プロローグ
五万文字あたりで終わる予定です
「カヤ、ここに藁をお願い」
(ええー、また? アリエスは僕を使い過ぎだよ。大体藁って作るの面倒なんだよ? 藁なんてなくても、寝られるよ)
私の名はアリエス。エルフ族の娘であり、日本人だった記憶を持ち、そしてただいま絶賛放浪中である。
自分を僕と呼んでいる、ひな人形のように小さく和服で黒髪の少女、この子が植物の精霊カヤノヒメ、私の相棒だ。愛称はカヤだ。
カヤは私が唯一契約している精霊である。
普通のエルフならば相性の良し悪しはあれど、精霊一体しか契約できない、ということはない。
でも私はぽんこつなのだ。
エルフのくせに森で道に迷う。
まともに弓を使えないし、撃ったとしてもノーコンすぎて的に当たらない。
運動神経も非常によろしくない。何でみんな猿のように木へ登って、軽々と隣の木へ飛び移れるのだろうか。
致命的なのが、他のエルフのように精霊が見えないことだ。見えたのは唯一、契約しているカヤだけである。
もうね、幼少のころから村八分でしたよ。
幼いころとは言ってもエルフ感覚なので五十歳くらいまでは両親と共に暮らしていたけどね。
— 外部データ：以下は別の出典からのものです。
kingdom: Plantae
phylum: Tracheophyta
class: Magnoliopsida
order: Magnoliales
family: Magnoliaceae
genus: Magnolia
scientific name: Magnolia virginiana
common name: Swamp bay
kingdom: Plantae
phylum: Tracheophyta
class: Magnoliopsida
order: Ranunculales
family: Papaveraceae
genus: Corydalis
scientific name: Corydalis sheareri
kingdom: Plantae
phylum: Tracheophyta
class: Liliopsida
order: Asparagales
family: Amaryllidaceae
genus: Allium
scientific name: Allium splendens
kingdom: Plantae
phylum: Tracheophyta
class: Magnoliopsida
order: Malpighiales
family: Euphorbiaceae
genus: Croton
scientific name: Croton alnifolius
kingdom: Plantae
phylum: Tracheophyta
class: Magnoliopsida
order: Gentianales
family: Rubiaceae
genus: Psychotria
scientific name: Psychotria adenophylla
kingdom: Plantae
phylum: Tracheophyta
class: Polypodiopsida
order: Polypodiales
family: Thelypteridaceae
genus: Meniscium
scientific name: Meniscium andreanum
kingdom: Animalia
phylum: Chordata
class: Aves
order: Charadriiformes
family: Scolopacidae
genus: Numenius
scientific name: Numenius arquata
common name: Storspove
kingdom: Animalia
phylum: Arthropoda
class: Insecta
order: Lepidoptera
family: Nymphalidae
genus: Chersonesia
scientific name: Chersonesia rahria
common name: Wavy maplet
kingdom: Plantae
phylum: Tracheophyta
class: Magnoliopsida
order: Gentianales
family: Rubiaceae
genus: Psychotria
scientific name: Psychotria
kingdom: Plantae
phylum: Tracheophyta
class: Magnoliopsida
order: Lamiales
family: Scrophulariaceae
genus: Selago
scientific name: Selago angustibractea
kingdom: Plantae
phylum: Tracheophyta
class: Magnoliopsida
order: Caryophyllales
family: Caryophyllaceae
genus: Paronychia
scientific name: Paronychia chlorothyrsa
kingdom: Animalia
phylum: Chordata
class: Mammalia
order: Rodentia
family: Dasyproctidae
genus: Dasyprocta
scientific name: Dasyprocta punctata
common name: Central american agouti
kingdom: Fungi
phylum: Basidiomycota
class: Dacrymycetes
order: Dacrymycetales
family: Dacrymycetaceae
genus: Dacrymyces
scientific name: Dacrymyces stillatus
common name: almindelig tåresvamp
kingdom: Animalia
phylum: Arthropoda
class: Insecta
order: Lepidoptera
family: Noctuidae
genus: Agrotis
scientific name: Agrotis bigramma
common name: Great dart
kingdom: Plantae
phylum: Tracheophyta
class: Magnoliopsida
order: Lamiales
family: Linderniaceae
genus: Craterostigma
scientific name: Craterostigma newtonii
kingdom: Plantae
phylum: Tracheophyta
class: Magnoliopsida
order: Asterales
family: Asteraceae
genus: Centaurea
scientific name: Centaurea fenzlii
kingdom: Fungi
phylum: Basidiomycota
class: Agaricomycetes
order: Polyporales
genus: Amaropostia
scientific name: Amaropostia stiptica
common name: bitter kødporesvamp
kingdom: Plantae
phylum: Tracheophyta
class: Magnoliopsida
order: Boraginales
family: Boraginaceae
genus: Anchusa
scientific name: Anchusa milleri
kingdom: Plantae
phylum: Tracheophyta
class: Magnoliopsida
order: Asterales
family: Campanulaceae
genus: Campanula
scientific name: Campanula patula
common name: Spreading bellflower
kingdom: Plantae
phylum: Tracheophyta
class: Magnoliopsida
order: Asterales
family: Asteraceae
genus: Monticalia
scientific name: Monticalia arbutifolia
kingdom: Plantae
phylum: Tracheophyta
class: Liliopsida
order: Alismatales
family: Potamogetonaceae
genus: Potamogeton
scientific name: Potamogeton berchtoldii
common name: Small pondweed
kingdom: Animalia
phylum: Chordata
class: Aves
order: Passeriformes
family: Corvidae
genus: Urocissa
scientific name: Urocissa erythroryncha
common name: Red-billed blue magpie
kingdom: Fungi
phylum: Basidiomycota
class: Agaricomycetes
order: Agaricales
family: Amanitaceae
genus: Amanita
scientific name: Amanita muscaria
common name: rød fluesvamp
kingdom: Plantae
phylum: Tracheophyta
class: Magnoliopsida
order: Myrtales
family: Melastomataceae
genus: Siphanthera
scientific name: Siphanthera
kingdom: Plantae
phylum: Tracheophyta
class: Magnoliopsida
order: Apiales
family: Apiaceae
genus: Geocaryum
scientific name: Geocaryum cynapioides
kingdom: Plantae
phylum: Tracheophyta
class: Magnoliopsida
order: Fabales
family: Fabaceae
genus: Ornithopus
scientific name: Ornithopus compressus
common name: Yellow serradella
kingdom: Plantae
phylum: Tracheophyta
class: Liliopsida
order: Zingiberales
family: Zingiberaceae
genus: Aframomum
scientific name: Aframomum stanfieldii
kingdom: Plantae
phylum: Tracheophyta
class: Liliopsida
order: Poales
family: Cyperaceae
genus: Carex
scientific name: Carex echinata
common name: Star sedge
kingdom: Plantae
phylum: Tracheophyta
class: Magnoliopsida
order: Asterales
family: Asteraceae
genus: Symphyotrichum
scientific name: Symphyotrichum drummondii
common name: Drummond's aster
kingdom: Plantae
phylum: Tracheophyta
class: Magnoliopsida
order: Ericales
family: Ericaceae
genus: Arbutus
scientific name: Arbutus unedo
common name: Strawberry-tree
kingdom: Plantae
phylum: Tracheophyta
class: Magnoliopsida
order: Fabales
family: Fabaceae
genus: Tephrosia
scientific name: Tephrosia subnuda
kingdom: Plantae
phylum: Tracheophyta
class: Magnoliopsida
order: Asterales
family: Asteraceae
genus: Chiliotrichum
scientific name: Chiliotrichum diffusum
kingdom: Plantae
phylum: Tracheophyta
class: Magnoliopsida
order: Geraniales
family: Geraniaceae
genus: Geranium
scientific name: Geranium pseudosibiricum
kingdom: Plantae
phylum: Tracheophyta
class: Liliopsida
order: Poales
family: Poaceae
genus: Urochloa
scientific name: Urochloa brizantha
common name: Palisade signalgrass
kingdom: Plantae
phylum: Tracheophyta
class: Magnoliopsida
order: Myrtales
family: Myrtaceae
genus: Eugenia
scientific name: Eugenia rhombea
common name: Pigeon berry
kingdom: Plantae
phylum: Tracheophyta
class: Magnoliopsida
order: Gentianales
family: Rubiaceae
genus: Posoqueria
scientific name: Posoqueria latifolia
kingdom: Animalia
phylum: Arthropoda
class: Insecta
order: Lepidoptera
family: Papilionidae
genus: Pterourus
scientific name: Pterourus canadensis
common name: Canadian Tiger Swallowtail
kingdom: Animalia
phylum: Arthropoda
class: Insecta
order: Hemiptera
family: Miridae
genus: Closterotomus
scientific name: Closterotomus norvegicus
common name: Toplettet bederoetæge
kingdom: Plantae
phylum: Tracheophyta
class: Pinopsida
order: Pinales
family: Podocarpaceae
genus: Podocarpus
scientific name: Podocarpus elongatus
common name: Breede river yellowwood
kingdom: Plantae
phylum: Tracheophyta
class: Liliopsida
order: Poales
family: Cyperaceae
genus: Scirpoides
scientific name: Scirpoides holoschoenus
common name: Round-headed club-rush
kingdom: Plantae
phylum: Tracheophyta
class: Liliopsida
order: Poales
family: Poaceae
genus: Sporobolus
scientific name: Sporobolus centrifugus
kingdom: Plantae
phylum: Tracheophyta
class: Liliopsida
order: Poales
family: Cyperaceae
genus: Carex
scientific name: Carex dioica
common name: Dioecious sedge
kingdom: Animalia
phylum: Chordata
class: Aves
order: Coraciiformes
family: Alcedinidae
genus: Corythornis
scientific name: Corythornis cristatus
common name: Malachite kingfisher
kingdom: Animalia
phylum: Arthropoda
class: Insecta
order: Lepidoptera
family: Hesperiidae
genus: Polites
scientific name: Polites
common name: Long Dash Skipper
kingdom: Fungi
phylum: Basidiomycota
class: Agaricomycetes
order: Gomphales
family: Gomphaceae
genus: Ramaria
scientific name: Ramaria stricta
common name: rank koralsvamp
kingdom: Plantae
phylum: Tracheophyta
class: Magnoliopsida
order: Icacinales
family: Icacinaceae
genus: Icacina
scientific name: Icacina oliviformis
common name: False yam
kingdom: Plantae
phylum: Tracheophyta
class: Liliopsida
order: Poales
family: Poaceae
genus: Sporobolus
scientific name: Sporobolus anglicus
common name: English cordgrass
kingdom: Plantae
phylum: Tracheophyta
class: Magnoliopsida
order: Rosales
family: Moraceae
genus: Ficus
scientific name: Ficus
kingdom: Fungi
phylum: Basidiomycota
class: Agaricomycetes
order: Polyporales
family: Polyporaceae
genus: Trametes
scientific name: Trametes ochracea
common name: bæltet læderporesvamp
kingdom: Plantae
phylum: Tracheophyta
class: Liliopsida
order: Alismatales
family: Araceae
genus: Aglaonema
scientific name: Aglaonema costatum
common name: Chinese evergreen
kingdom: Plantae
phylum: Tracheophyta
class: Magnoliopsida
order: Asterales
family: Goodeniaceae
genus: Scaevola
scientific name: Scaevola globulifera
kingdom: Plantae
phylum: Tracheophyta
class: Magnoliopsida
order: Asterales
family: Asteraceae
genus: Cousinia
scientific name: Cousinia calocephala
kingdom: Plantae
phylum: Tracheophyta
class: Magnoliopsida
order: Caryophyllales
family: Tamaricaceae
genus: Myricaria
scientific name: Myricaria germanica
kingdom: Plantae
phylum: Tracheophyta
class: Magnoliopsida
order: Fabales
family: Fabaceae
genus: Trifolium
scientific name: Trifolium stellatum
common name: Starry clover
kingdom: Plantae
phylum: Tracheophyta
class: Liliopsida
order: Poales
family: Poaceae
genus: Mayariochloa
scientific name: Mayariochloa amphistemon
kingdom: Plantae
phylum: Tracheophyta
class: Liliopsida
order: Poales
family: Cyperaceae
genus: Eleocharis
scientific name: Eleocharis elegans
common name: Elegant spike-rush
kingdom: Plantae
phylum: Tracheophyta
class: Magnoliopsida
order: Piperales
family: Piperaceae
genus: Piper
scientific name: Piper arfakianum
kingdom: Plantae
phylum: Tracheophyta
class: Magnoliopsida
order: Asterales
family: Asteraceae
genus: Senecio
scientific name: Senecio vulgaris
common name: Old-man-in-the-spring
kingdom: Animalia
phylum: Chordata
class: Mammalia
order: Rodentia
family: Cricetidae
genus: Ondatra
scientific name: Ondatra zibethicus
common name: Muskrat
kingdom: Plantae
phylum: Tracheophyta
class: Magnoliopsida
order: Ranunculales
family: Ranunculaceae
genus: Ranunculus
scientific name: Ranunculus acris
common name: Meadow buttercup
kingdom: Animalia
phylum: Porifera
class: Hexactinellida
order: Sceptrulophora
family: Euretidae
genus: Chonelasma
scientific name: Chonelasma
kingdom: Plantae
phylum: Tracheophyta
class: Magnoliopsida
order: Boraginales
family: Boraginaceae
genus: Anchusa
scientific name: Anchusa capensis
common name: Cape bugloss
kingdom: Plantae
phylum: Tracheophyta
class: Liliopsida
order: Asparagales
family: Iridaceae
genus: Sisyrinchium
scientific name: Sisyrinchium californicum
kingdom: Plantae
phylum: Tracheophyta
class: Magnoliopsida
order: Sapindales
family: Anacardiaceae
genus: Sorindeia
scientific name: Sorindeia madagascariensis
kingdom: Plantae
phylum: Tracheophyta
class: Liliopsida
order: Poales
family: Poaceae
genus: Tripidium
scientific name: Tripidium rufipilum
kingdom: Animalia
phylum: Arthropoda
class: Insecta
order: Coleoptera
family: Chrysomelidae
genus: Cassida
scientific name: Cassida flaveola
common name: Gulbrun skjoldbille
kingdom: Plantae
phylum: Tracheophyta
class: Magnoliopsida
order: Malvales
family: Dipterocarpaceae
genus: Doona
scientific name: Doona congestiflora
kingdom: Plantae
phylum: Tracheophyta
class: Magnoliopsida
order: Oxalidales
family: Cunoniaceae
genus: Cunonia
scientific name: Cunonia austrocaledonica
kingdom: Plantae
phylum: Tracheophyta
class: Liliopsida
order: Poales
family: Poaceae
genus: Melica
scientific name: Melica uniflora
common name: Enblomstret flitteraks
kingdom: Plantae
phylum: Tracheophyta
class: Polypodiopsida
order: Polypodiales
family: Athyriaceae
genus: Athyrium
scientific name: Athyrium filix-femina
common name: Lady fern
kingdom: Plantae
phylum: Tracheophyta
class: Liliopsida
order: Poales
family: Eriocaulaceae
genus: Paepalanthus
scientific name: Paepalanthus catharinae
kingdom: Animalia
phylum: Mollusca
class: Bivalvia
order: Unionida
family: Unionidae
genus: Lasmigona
しかしそこから百二十歳になるまで、村の端っこに用意された小さな家へと追いやられたのだ。
料理もできない、精霊もカヤ以外見えない、狩りもできない、裁縫もできない。
できるのは洗濯と植物を育てること。
あ、食べるのは得意です。
こんな娘を養っていく?
御冗談を、と言いたくなるのも分かる。
植物についても、別に私でなくとも他の人でも片手間でできるし。
ずっと放置されていました。
食事については果物を育てて食べてたし、衣類については定期的に村の優しい人から譲ってもらえたので、何とか生きていけた。
お風呂も近場に川があるので、水浴びできたし。
というより、わりと充実していた。話し相手だってカヤがいたからね。
……あれ? ニート生活?
そんな幸せ(?)な日々は永遠に続かなかった。百二十歳を迎えた日、私は村から追放された。
村長以下十人ほどの男たちに囲まれ、無言の圧で村の外を指さされましたよ。
ええもう、悲しみのどん底です。
そして追い出されてから百年、その間色々なことが起こった。
師匠にこき使われ、師匠に顎で使われ、師匠に無茶ぶりされて。
……ん? 師匠のことばかりだ。
(こんな感じでいいかな?)
「さすがカヤ! いよっ、日本一! 私にできないことをあっさりしてのける、そこに痺れる憧れる!」
(……意味が分からないよ)
カヤのおかげで、寝床もできた。
さて、早いけど今夜は寝るとしましょう。
追い出されてから今までの百年を思い返しながら。